Rehab taught him to come to terms with their passing and focus on the happy times. "I was told: 'Don't remember your mother's dead face, remember her when she was alive and singing at home when you were young,'" he says. "It's the same with the Bay City Rollers. They told me I should go on tour and celebrate my successful time with the band."

It is a philosophy he has been able to apply to other areas of his life. "I suppose the next awful, terrible thing that could happen to me would be losing my wife or son. That would be the only two significant things that would be a challenge," he muses. "But I'm sure their memory and all the things they went through together with me, it would be a great injustice to end up on the bottle again. That would be a horrible slap in the face of their memory. Of course, I would be grieving but there would be other ways to cope."

Then there is the matter of the millions the band never got. Asked how much he thinks should have been theirs but was lost, McKeown is blunt. "F****** all of it," he says, his laugh tinged with sadness. "The forensic accountants worked out over $110 million was made between 1974 and 1977. Apart from whatever we spent on the road, we got nothing. Tam Paton certainly thieved a lot of it. When we got control in 1977, I realised it was f***** up so bad, you could employ a team of 100 experts and it would take years to unravel it."

When we catch up a few weeks later, McKeown is in buoyant mood. The Christmas single has been released and he's played a handful of gigs.

"It feels absolutely brilliant," he says. "I'm enjoying playing it live and it's really going down a storm. It's a bit of an old dinosaur, the Bay City Rollers. The name is associated with a band that was so massive that in the end it ate itself up. I would like to show a positive end to all that - I see it as a new beginning."
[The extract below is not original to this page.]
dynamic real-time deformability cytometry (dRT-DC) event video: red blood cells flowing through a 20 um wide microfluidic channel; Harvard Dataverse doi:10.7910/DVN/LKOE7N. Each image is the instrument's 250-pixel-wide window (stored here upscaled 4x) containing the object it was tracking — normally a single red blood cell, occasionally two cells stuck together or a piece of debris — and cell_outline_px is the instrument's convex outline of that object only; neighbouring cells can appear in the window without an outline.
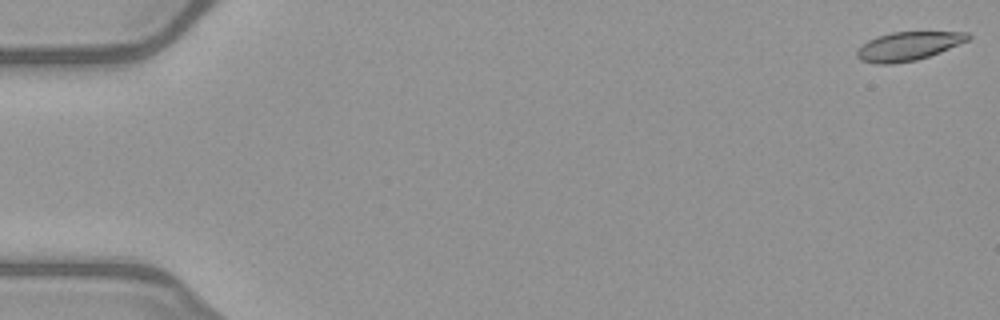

He has some serious rivals for the Christmas No1, not least the debut single by Ben Haenow, the latest winner from The X Factor stable, as well as offerings from The Peace Collective, Ed Sheeran, Mark Ronson and Sir Bob Geldof's Band Aid 30 Do They Know It's Christmas?

"It's not a level playing field, is it?" he says. "If we all got equal air play, I would say I had a really good chance. But a lot of these songs buy their way into the No1 spot with hundreds of thousands of pounds spent on massive advertising campaigns. I've got a reasonable, but still small budget for some posters in Glasgow.
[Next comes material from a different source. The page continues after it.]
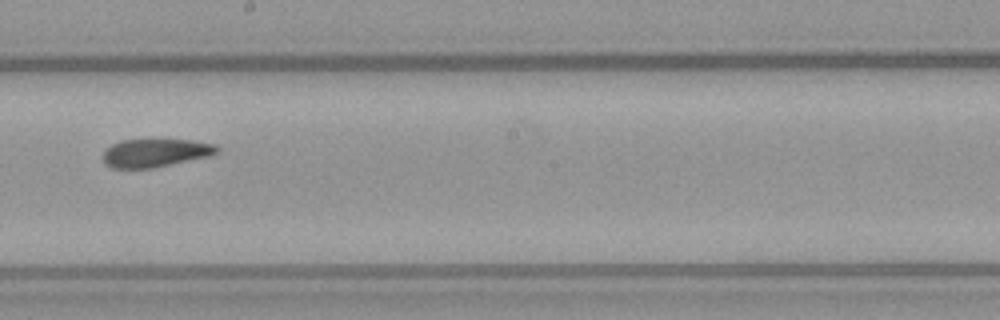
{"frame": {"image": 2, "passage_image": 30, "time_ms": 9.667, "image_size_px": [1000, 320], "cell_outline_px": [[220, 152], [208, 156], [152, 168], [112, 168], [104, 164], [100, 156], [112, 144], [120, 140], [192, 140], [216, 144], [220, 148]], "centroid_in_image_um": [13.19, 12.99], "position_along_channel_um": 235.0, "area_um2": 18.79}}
"The other thing is my audience isn't typically the 'download generation'. They tend to prefer going out to buy the physical record. My fanbase is 40-55 and they might not be as computer literate as the fans of some young band that have grown up on their smartphones."

While recent years have seen McKeown, who lives in London, give all things Christmas a wide berth, releasing the single has stirred some yuletide cheer. "Normally every year I take my wife and son to Chinatown and we have a whole day there eating dim sum, walking around and going to the movies," he says. "We usually pretend Christmas never happened.
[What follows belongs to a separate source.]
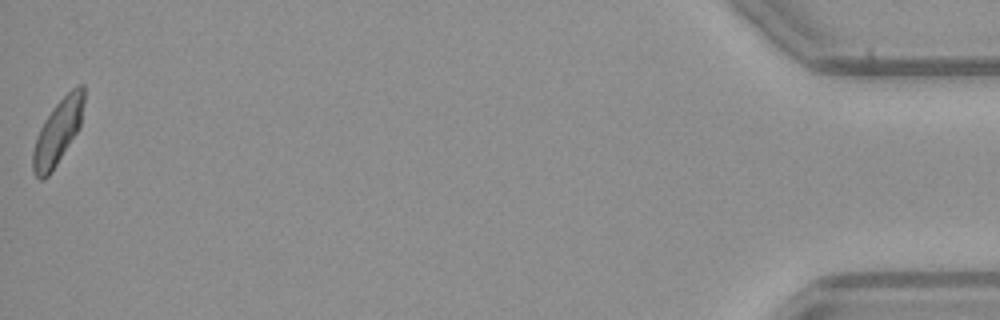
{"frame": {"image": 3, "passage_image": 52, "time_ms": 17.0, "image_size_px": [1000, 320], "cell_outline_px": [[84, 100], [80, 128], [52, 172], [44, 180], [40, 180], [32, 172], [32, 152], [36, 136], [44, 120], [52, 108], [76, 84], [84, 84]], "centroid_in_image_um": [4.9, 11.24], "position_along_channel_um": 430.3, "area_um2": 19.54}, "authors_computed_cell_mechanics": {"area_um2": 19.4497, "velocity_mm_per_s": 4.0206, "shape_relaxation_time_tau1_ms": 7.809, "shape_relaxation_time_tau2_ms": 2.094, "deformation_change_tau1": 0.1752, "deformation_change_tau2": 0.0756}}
"Having the song out has made me feel a bit more festive and brought back fond memories from my childhood when I would watch Top of the Pops and tell my mum, 'That will be me one day.' It also brings back feelings of the fantastic time in 1974/75 when the Bay City Rollers were on the top of the world. This song, whenever I play it, reminds me of that year I wrote it."

Nor does McKeown plan to stop there. "We've got quite a few songs finished already and the next single will come out in February, with an album out before the summer," he says. "There is a blinding summer track on it which might even out-do Bye, Bye, Baby. It all depends whether people take me back into their hearts."

Rock 'n' Roll It's Christmas Time! is available for download through Amazon and Apple.